RAC’s market share dips 50bp QoQ to 20.5% as of Dec’24

* Voltas (VOLT)’s 3QFY25 EBITDA was largely in line with our estimate as higherthan-estimated revenue was offset by lower-than-estimated margin in UCP (5.9% v/s estimated 7.8%). Revenue grew 18% YoY to INR31.1b (10% beat), while EBITDA surged 6.7x YoY to INR2.0b, albeit on a low base (in line). OPM jumped 5.3pp YoY to 6.4% (-30bp vs. our estimate). It reported a profit of INR1.3b (-14% vs. est. due to lower other income) vs. a loss of INR304m in 3Q.

* Management indicated that the pressure on UCP's margins is due to its focus on gaining market share, which involved significant spending on advertising, promotions, and in-store demonstrations. It aims to retain the UCP segment’s margin in the high single digit in 4QFY25. With the upcoming summer season, management remains optimistic about strong demand across product categories, aided by positive consumer sentiment.

* We cut our EPS estimates by 8% for FY25 and 14% for FY26/FY27 each, considering lower margin in the UCP segment (reduced segment margin by 70bp through FY25-27) and higher loss in Voltbek until FY27 as focus on network expansion/branding will continue. We reiterate our BUY rating on the stock with a revised SoTP-based TP of INR1,640 with 50x Dec’26E EPS (earlier 55x) for the UCP segment, 25x Dec’26E EPS for the PES and EMPS segments, and INR22/sh for Voltbek (earlier INR38/sh).

 

UCP’s margin contracts 2.4pp YoY and 1.5pp QoQ to 5.9% (est. 7.8%)

* VOLT’s consol. revenue/EBITDA stood at INR31.1b/INR2.0b (up 18%/7x YoY and up 10%/4% vs. our estimate) in 3QFY25. Adj. PAT stood at INR1.3b vs. a loss of INR304m in 3QFY24 (-14% vs. our estimate). Gross margin improved 1.8pp YoY (down 2.5pp QoQ) to ~23%.

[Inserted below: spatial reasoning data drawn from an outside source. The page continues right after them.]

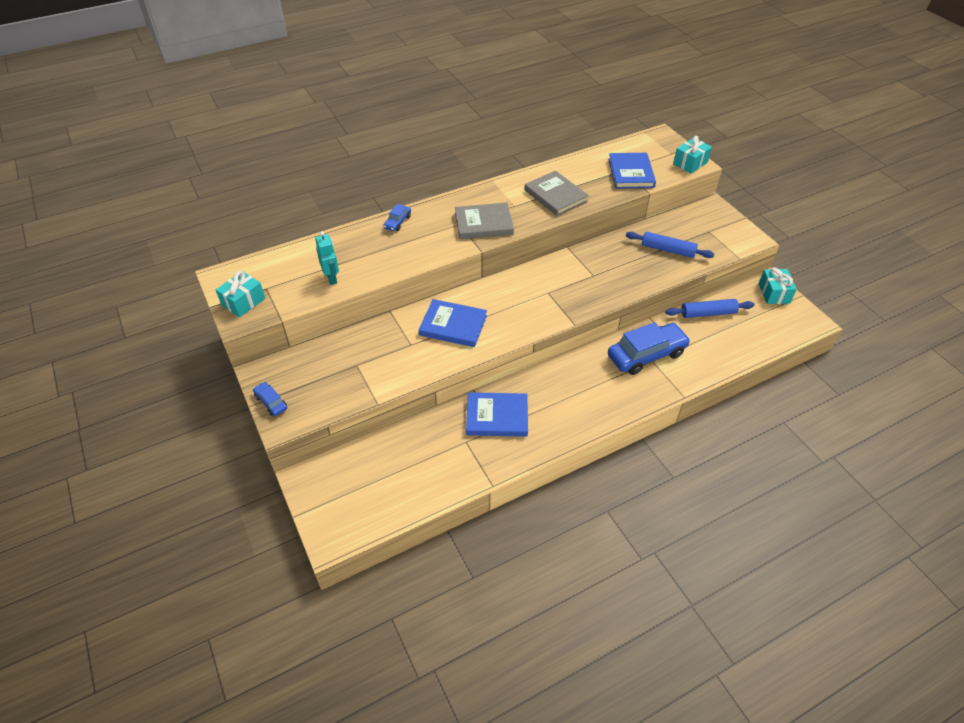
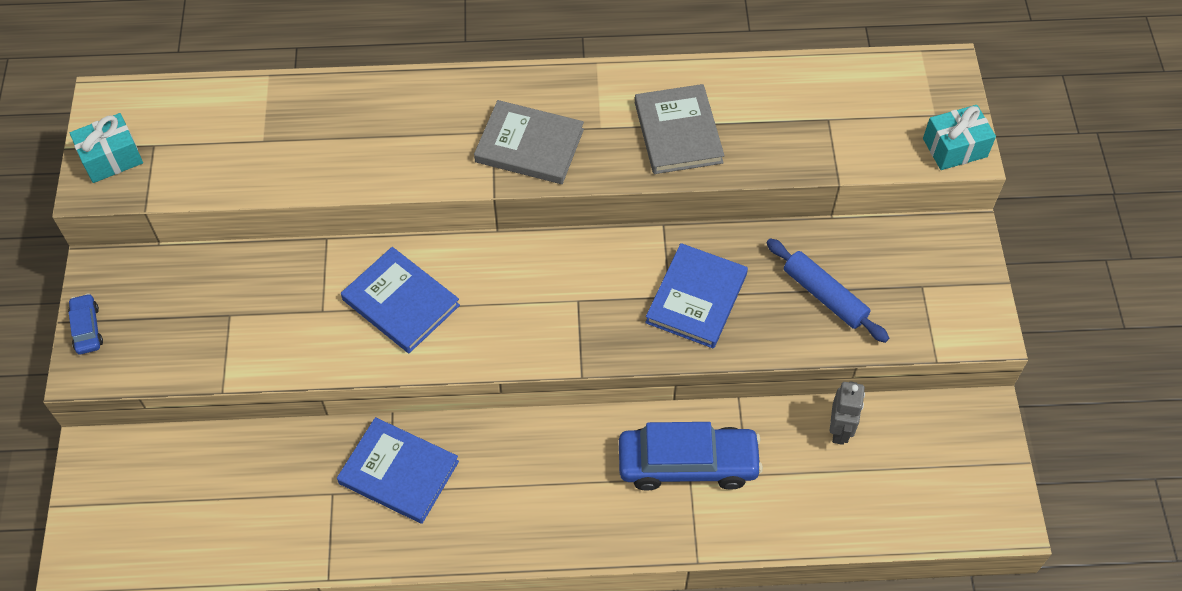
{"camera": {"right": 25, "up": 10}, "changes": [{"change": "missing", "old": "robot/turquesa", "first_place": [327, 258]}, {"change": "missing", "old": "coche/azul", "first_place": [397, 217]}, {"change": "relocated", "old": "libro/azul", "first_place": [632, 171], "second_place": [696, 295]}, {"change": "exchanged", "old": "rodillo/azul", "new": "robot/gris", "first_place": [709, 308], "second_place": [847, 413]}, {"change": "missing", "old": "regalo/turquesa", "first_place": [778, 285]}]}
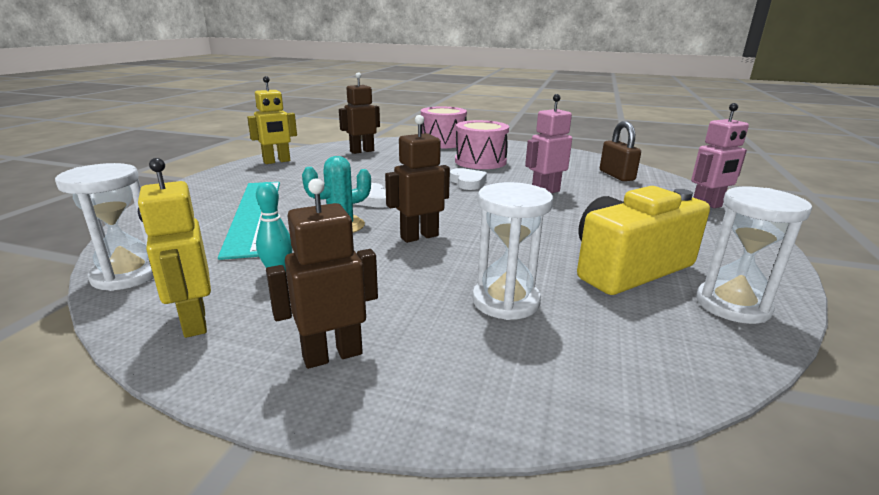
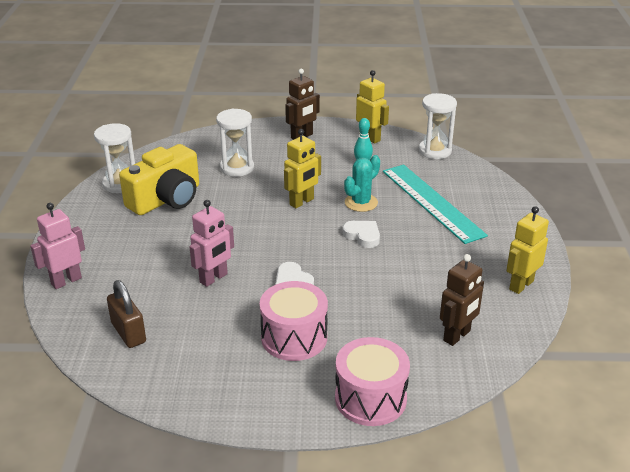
{"camera": {"right": 165, "up": 10}, "changes": [{"change": "colour", "old": "robot/marrón", "new": "robot/amarillo", "first_place": [417, 179], "second_place": [302, 168]}]}
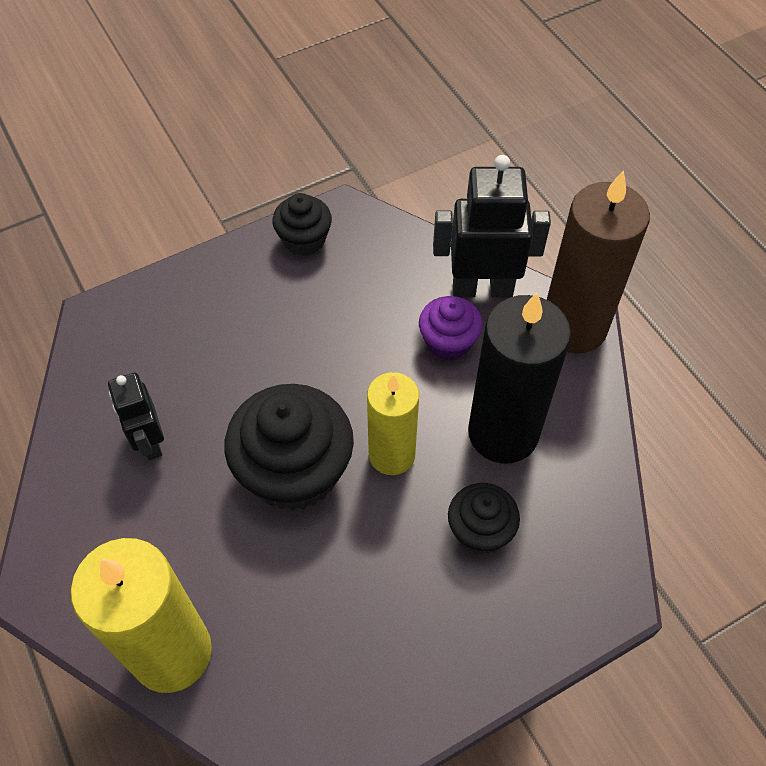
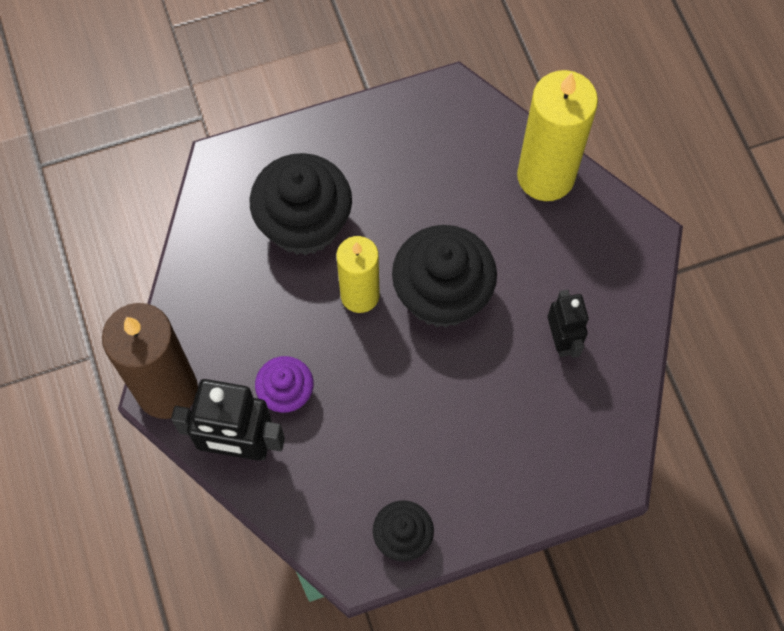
{"camera": {"right": -170, "up": 10}, "changes": [{"change": "size", "old": "magdalena/negro", "first_place": [484, 518], "second_place": [301, 204], "factor": 1.81}, {"change": "missing", "old": "vela/negro", "first_place": [519, 378]}]}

* Segmental highlights: a) UCP – Revenue was up 19% YoY at INR17.7b, while EBIT declined 15% YoY to INR1.0b. EBIT margin contracted 2.4pp YoY to 5.9%; b) EMPS – Revenue rose 21% YoY to INR11.9b. It reported an EBIT of INR567m compared to the loss of INR1.2b in 3QFY25; c) PES – Revenue declined 16% YoY to INR1.3b, and EBIT declined 26% YoY to INR368m. EBIT margin contracted 3.8pp YoY at ~28.4%.

* In 9MFY25, VOLT’s revenue/EBITDA/Adj. PAT stood at INR106.5b/INR7.8b/ INR6.9b (up 29%/176%/191% YoY). OPM improved 3.9pp YoY to 7.4%. In 4Q, we estimate revenue will decline 1% YoY, while EBITDA/PAT will rise 61%/ 122%, albeit on a low base due to higher losses in the EMPS segment in 4QFY24.

 

Highlights from the management commentary

* The revenue mix in the UCP segment was 61% from RAC, followed by 19% from commercial airconditioning, 15% from commercial refrigerator, and the remaining 5% from air cooler & water heater.

* VOLT did not implement any price hikes in 3Q, as it is a lean period for ACs, and the focus remained on increasing sales volume. If commodity prices and forex pressures persist, the company may explore value engineering to offset costs while considering the need for potential price adjustments.

 

Valuation and view

* VOLT’s operating performance was in line; however, margin contraction and a dip in market share in the UCP segment disappointed. We expect VOLT’s revenue/EBITDA/adj. PAT to report a CAGR of 12%/20%/23% over FY25-27. We estimate OPM to be at 7.3%/7.9%/8.5% in FY25/FY26/FY27.

* We estimate UCP’s margin at 7.6%/8.0%/8.5% for FY25E/26E/27E vs. the previous estimate of 8.3%/8.7%/9.2%. We reiterate our BUY rating on the stock with a revised TP of INR1,640 (earlier INR2,190) based on SoTP with 50x Dec’26E EPS (earlier 55x) for the UCP segment, 25x Dec’26E EPS for the PES and EMPS segments, and INR22/share for Voltbek (earlier INR38/share).